Originally published in Issue 1 2008 icon

Nurse Patricia Peat

Patricia Peat is a registered nurse. Following years of experience in oncology, combined with research into natural approaches to cancer she now runs Cancer Options.

Cancer Options is a specialised team of practitioners who provide individual consultancy and coaching into treatment and making decisions for all approaches to cancer.

Details of their services are available at www.canceroptions.co.uk or by calling 0845 009 2041.


Someone has told me that there is a cyberknife treatment which can treat lung cancers, I can’t find any information about it apart from for brain tumours, am I misinformed?


No you are not misinformed, cyberknife is a treatment also known as radiosurgery. It is very similar to gamma knife which has been used for years for treating brain tumours.
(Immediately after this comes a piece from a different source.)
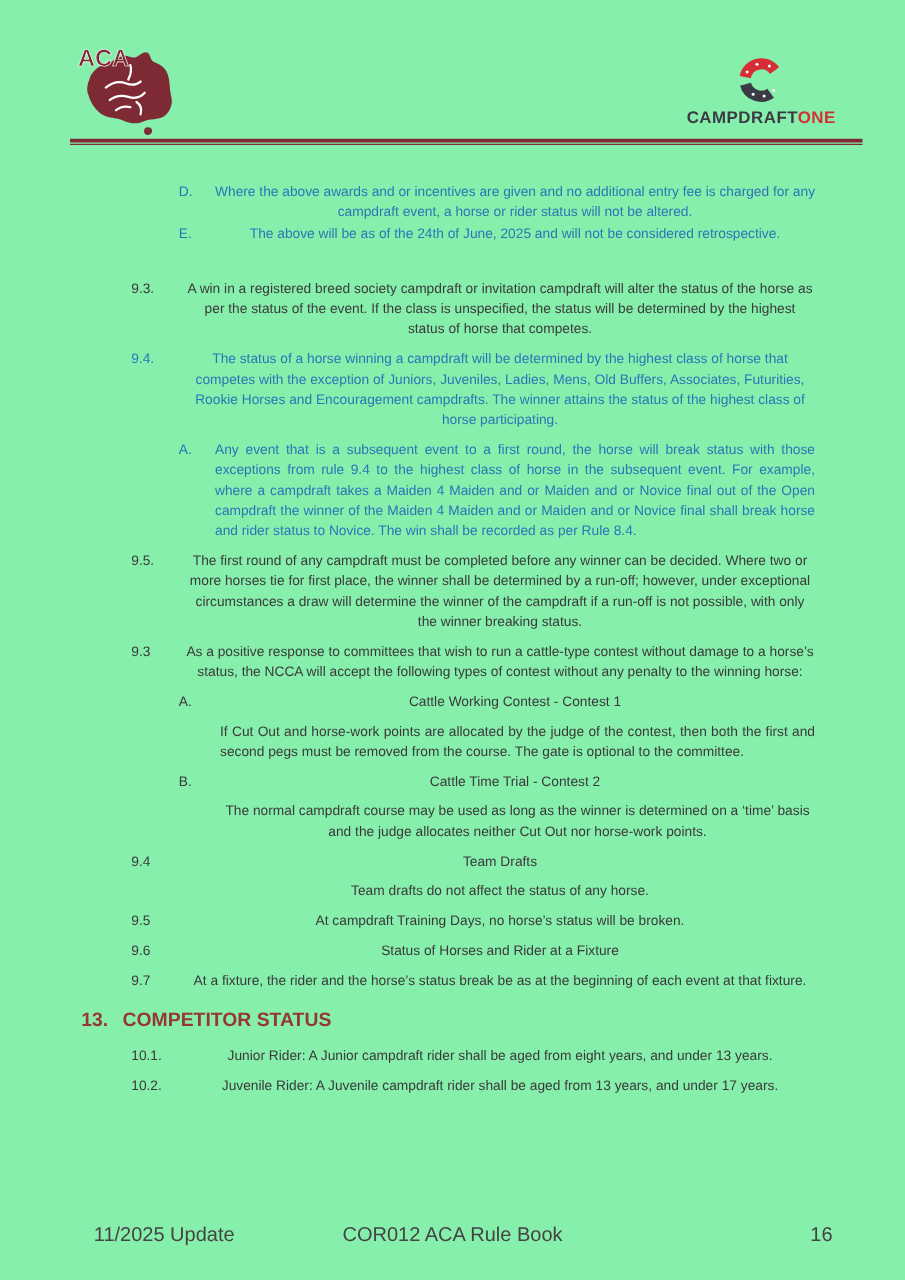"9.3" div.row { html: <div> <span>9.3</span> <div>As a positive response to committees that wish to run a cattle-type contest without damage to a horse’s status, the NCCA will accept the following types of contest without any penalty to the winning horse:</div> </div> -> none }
Cyberknife is a is a method of using radiotherapy like a scalpel with great precision and without the need to make an incision.
It was successful with brain tumours because you can keep the head very still by, without putting too fine a point to it, bolting it to the table so there is no movement. Obviously this method could not be transferred to the rest of the body because there is tremendous movement inside the body even though we are not aware of it. Apart from the obvious movement of the lungs going up and down the stomach, bowel etc are all in fairly constant motion, making precision impossible.

The difference now is really computer development; they have computer programmes that
track, detect and correct for tumour and patient movement in real time throughout the treatment. The computer adjusts eight times per second to ensure the radiotherapy beam hits directly on exactly where is should without damaging normal tissue. Also compared to standard radiotherapy it is a much smaller dose so can be used more than once. It is also surprisingly pain free, requires no anaesthetic and is frequently done as a day case. In relation to lung cancer, which as we know surgery is often not feasible, and recent research has shown there is debatable gain from it, it is changing things tremendously. Many primary lung tumours that have not metastasised are being cured, which is a remarkable achievement, obviously the picture changes if it has metastasised as you need to deal with things systemically. 
With tumours in other parts of the body, it is making treatment possible where surgery is not. We have had several incidences where people were told treatment was not an option and they achieved a great deal with this treatment.
The not so good news is that it is only currently available privately in Europe and America, there is a service opening soon in London, but it will be some time before it is available on the NHS.


What is the safest source of water to drink, does it affect health and what do you use?


That is a good question; there is lots of conjecture on water supplies and lots of contradicting evidence about different sources for water. For each source there are pros and cons in the arguments, from them all being full of chemicals to the most pure water you can drink. As yet nobody has done definitive research so we have to make our way through the information as best we can. There is no way I can personally believe that our tap water source is as safe as we are told.
What I do at the moment is as follows; I live in an area where they put fluoride in the water, if I poured a glass of water and put it to my lips the smell of chemicals is overpowering, I can tell on which day the chemicals are added (2 days per week) because the concentration is powerful. Even if I chose to drink a glass full of chemicals, the smell and taste would prevent me from doing so and I am certainly not allowing my young son anywhere near it. I currently have a double carbon filter which I had installed in when we moved in, not what we wanted but what we could afford. Obviously by the standard of water it is  not doing the job so we only drink bottled water (stored in the dark and away from chemicals). I was going to have a double osmosis filter put in, but our research indicates they they take too much out of the water and leave it dead, better than tap but lacking the beneficial elements of water. I am now saving up for a water ionizer which does a much better job of filtrating the water and alkalising it at the same time, which is pretty important as far as I am concerned. At the moment they are around 700, but double osmosis filters were very expensive until they became popular so I am waiting for the price to drop over the next year or so which I am sure they will do. I recently came across a company that rents, and then gives you back 70 80% of the price when you buy a brand new unit, but the total cost was a bit more expensive, however, a useful way of getting a good water supply in the shorter term.